§ Job
In the entries that follow, copy exactly each line from the first through the line with "bản và người".

§ Record extracts
== Segment start ==
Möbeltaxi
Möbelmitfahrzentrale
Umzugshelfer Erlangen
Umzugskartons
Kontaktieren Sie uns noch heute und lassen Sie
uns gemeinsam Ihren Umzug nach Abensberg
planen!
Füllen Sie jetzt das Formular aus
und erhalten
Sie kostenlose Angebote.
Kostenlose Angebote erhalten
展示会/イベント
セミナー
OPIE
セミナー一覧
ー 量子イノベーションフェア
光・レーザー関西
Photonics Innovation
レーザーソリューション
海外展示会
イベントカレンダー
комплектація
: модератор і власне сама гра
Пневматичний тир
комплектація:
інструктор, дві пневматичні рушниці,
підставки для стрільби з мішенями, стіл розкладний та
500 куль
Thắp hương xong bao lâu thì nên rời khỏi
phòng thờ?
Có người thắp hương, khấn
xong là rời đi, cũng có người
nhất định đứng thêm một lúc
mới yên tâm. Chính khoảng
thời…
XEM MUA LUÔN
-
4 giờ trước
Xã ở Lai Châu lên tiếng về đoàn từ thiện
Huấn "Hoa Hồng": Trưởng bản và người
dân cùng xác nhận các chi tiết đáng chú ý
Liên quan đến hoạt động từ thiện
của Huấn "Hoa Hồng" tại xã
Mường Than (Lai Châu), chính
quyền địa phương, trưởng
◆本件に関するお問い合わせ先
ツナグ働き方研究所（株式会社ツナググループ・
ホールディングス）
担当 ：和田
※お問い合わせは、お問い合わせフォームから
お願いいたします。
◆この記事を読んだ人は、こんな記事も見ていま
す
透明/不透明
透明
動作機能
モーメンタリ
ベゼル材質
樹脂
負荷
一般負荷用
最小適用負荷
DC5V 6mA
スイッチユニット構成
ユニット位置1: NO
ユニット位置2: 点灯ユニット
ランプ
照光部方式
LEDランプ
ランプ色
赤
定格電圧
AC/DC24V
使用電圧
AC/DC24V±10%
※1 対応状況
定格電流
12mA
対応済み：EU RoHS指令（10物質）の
== Segment end ==
§ Written response
Möbeltaxi
Möbelmitfahrzentrale
Umzugshelfer Erlangen
Umzugskartons
Kontaktieren Sie uns noch heute und lassen Sie
uns gemeinsam Ihren Umzug nach Abensberg
planen!
Füllen Sie jetzt das Formular aus
und erhalten
Sie kostenlose Angebote.
Kostenlose Angebote erhalten
展示会/イベント
セミナー
OPIE
セミナー一覧
ー 量子イノベーションフェア
光・レーザー関西
Photonics Innovation
レーザーソリューション
海外展示会
イベントカレンダー
комплектація
: модератор і власне сама гра
Пневматичний тир
комплектація:
інструктор, дві пневматичні рушниці,
підставки для стрільби з мішенями, стіл розкладний та
500 куль
Thắp hương xong bao lâu thì nên rời khỏi
phòng thờ?
Có người thắp hương, khấn
xong là rời đi, cũng có người
nhất định đứng thêm một lúc
mới yên tâm. Chính khoảng
thời…
XEM MUA LUÔN
-
4 giờ trước
Xã ở Lai Châu lên tiếng về đoàn từ thiện
Huấn "Hoa Hồng": Trưởng bản và người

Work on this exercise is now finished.